→ **TÂCHE À FAIRE**:
Reprenez l'entretien sur les biennales du graphisme en Iran juste après sa dernière phrase.

Est-ce que les biennales du graphisme ont aidé à résoudre ce problème ?
Toutes les Biennales du graphisme, de la plus ancienne qui est celle de Brno en République Tchèque, puis celle de Varsovie, etc. exposent surtout des affiches. Parmi les produits graphiques, les affiches donnent plus d’espace aux graphistes pour montrer leur art alors que dans une brochure ou un logo, le terrain est limité.
Le point positif des biennales iraniennes est que les graphistes qui travaillent dans les différentes régions du pays avec leurs propres standards ont, durant l’année, une stimulation pour créer une œuvre, et peut-être gagner un prix.
Dans quelle mesure les biennales ont pu faire connaître la nouvelle génération de graphistes ?
Elles ont une influence considérable. En Iran, deux éléments peuvent expliquer le développement du graphisme. D’abord, les événements liés à la Révolution islamique de 1979, pendant laquelle les graffitis et les affiches étaient au centre de l’action des révolutionnaires. Vous savez, quand nous sommes allés, avant la Révolution, au Ministère de la Culture et de l’Art pour inscrire la première association des graphistes, les employés de ce ministère ne savaient pas du tout ce qu’était le graphisme et ils pensaient que cela avait un rapport avec le trafic ! (car les deux mots ont les mêmes sonorités et le même rythme en persan). C’est seulement après la Révolution que les gens ont connu cette profession.
Ensuite, les Biennales du graphisme, à partir de 1988, ont aussi permis à la société iranienne d’accepter cette profession. Après tout ça, nous, les graphistes, avons fondé l’Association des Designers-Graphistes, dont Momayez, Farhâdi, moi-même et certains autres étions les premiers membres. Après quelques biennales organisées par le Centre des Arts Plastiques du Ministère de la Culture et de l’Orientation islamique, cette association s’est fortifiée. Au moment de la présidence de Khâtami, ce syndicat a organisé, à l’aide des supports financiers du Centre des Arts Plastiques du Ministère de la Culture et de l’Orientation islamique, trois biennales. Pour la biennale de 2008, nous avons décidé, avec l’accord du Centre, de les transformer en biennales internationales.
Quelles ont été la meilleure et la pire des biennales d’après vous ?
La 7ème était la meilleure car les graphistes ont compris quelles œuvres il fallait présenter. Peut-être que la 8ème biennale, avec son caractère international, a connu quelques difficultés. La pire à mon avis fut la première biennale car les graphistes ne savaient pas quoi présenter et les buts de cette biennale n’étaient pas précis. Je crois qu’à ce moment-là, on voulait surtout réunir les graphistes plutôt que de faire attention à la qualité de leurs œuvres artistiques.
Vous avez participé à l’organisation des biennales. Quels furent les buts initiaux des biennales et à votre avis dans quelles mesures furent-ils réalisés ?
Pour la première biennale, Momayez pensait qu’il ne fallait pas donner beaucoup d’importance à la qualité des œuvres. Selon lui, une biennale était plutôt une occasion donnée aux graphistes de mieux connaître ce genre. Il aurait peut-être mieux valu dans ce cas l’appeler dès le début "Exposition collective" plutôt que "biennale".
Quels sont les autres standards des biennales mondiales ?

[Images de graphiques rendues]
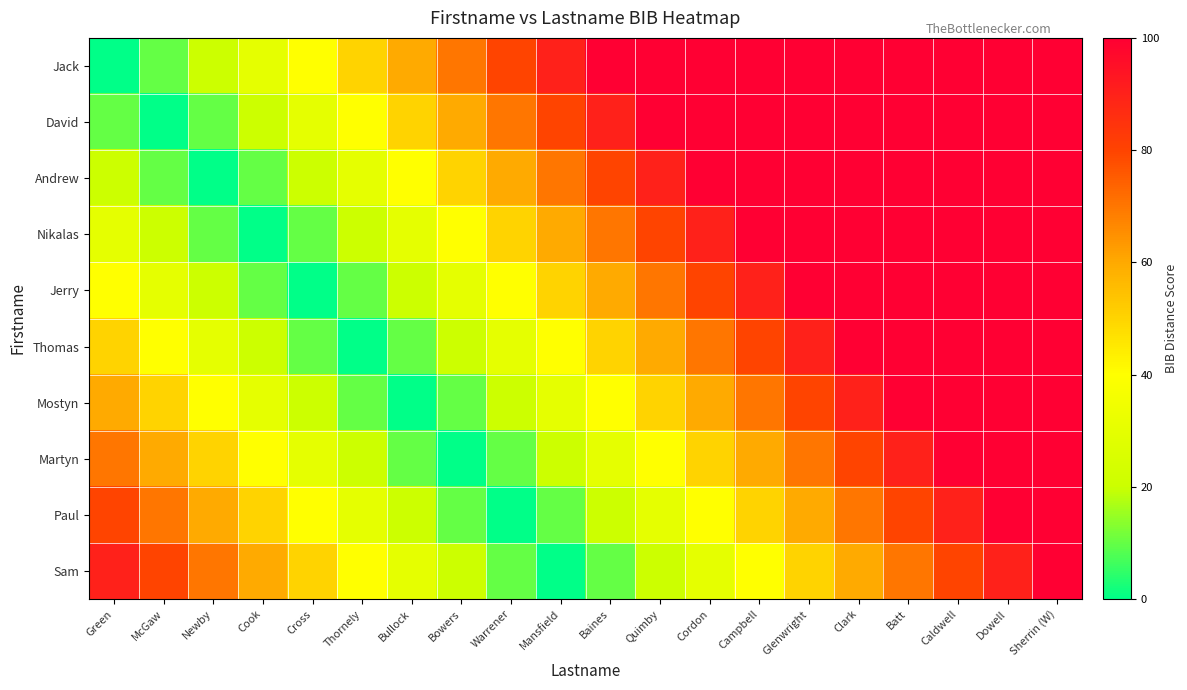

Rank the series by their maximum value, from highest to lowest.

Jack, David, Andrew, Nikalas, Jerry, Thomas, Mostyn, Martyn, Paul, Sam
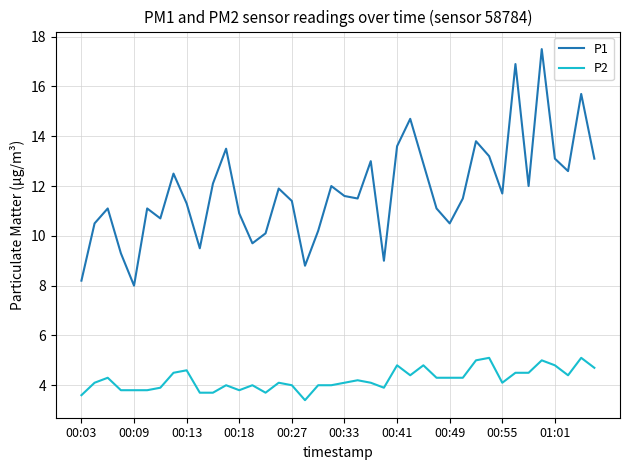

Is this an area chart (filled region under the line)?

No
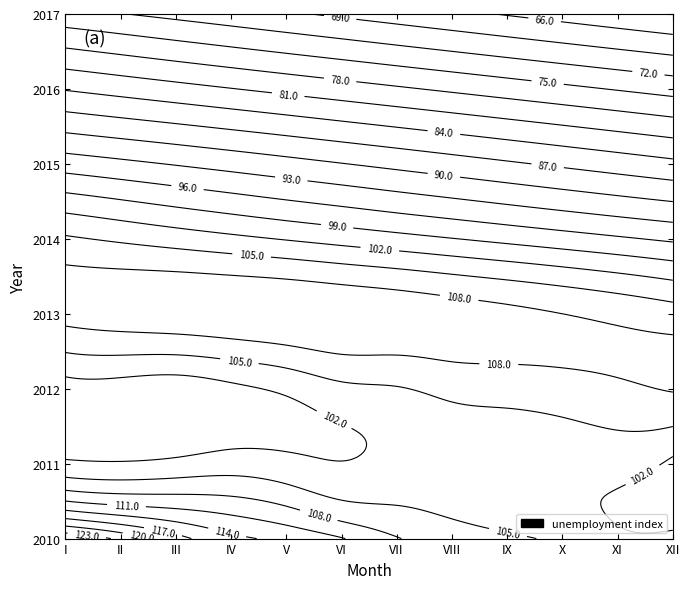

Rank the categories by 2012 value from lowest to highest.

III, I, II, IV, V, VI, VII, VIII, IX, X, XI, XII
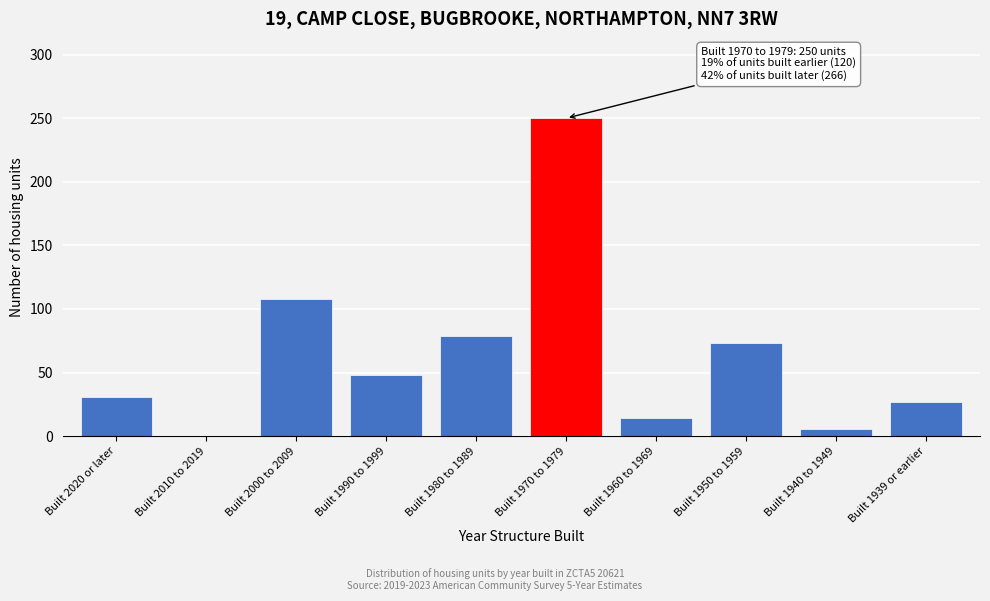

Reading right to left, what are all the values shown in this chart?

Built 1939 or earlier=27	Built 1940 to 1949=6	Built 1950 to 1959=73	Built 1960 to 1969=14	Built 1970 to 1979=250	Built 1980 to 1989=79	Built 1990 to 1999=48	Built 2000 to 2009=108	Built 2010 to 2019=0	Built 2020 or later=31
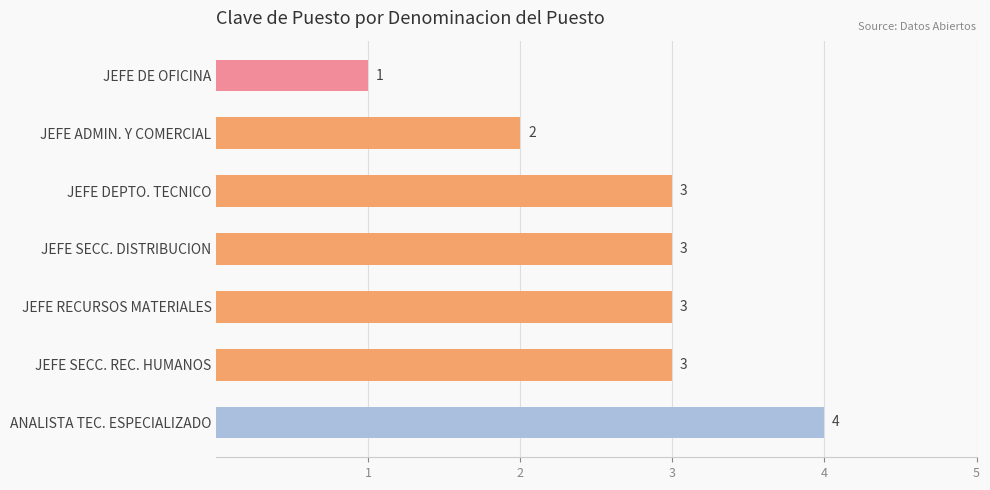

Reading top to bottom, transcribe all the data shown in this chart.

JEFE DE OFICINA=1	JEFE ADMIN. Y COMERCIAL=2	JEFE DEPTO. TECNICO=3	JEFE SECC. DISTRIBUCION=3	JEFE RECURSOS MATERIALES=3	JEFE SECC. REC. HUMANOS=3	ANALISTA TEC. ESPECIALIZADO=4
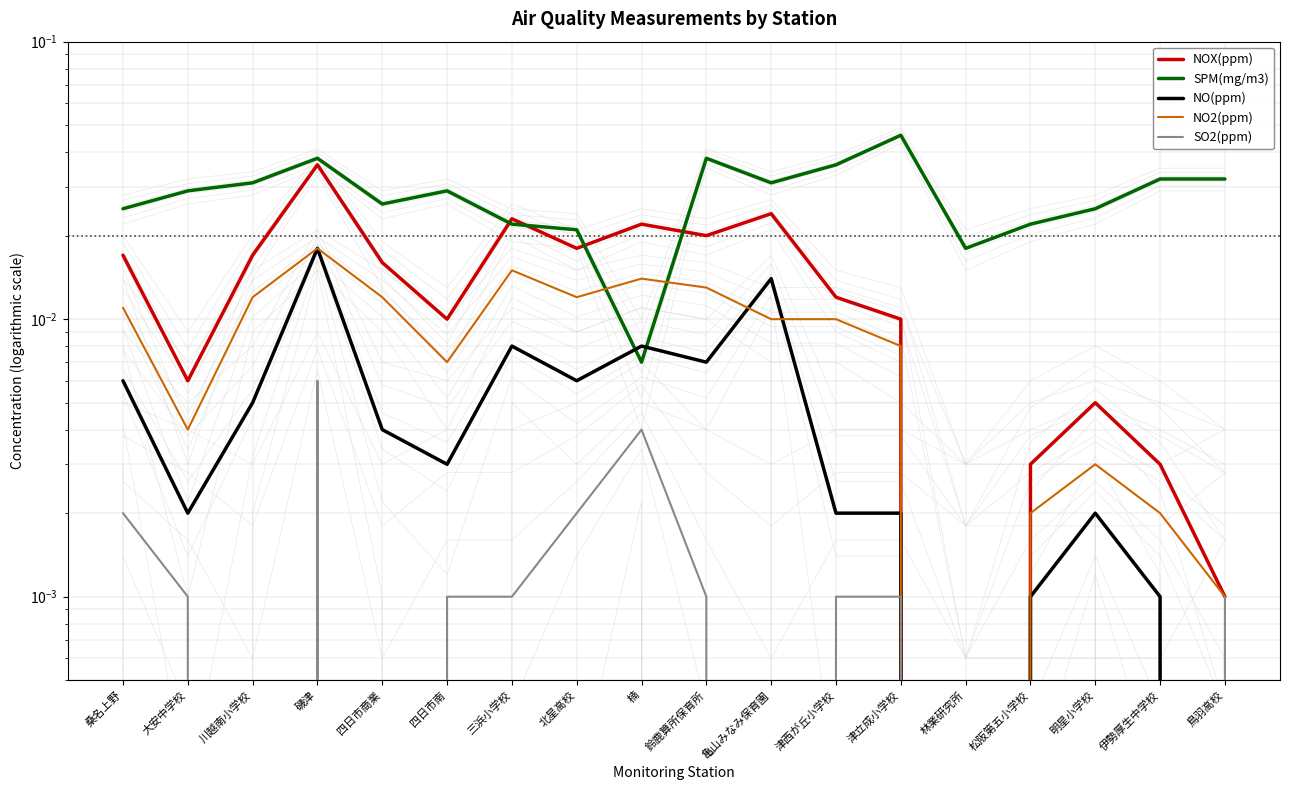

Rank the series by their maximum value, from highest to lowest.

SPM(mg/m3), NOX(ppm), NO(ppm), NO2(ppm), SO2(ppm)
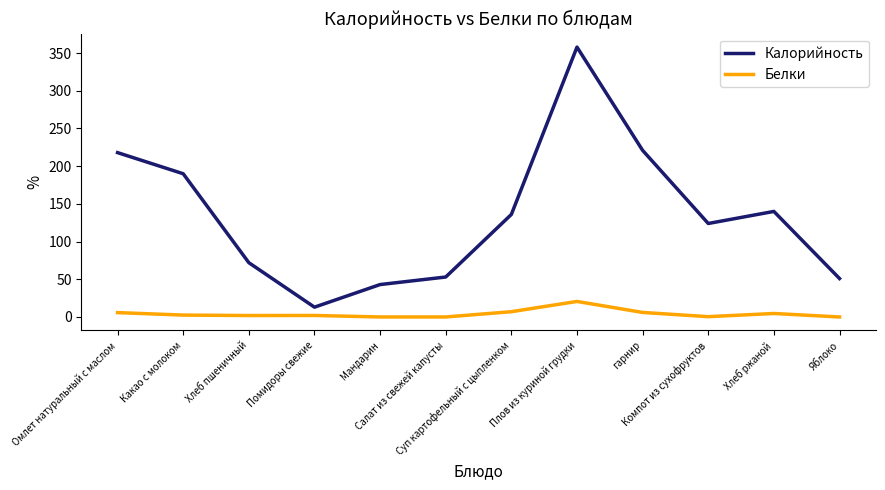

True or false: Белки and Калорийность intersect in this chart.

False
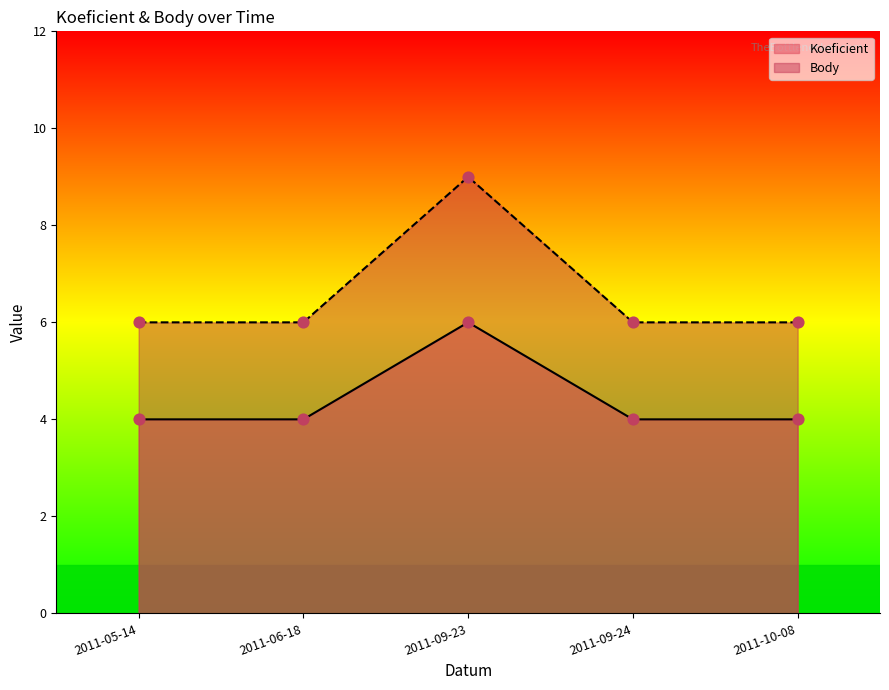

What are all the series names shown in the legend?

Koeficient, Body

→ **RÉSULTAT OBTENU**:
Une biennale doit favoriser l’expression artistique et promouvoir l’innovation tout en respectant notre identité iranienne. Un comédien peut jouer un soir le rôle d’Hamlet et le lendemain un rôle traditionnel comme le siâh bâzi et ainsi de suite, mais ce n’est pas le cas d’un graphiste. Un graphiste digne de ce nom a non seulement pour mission d’informer les gens, mais aussi de faire vivre nos valeurs artistiques. Si nous voulons bénéficier de la profondeur de notre histoire, nous pourrons voir que nos sources graphiques sont plus riches et plus vastes que celles du pétrole.
L’affiche de la "Fête de l’Art à Shirâz", dessinée en 1967 est la première affiche où le message et l’image ont été réunis. Elle est détenue actuellement par le Musée d’Art Contemporain de Téhéran et par le Centre Georges Pompidou à Paris. Pourquoi ? Parce qu’elle est inspirée de nos racines.
D’après vous, l’organisateur des biennales doit être le Gouvernement ou les syndicats et les associations ?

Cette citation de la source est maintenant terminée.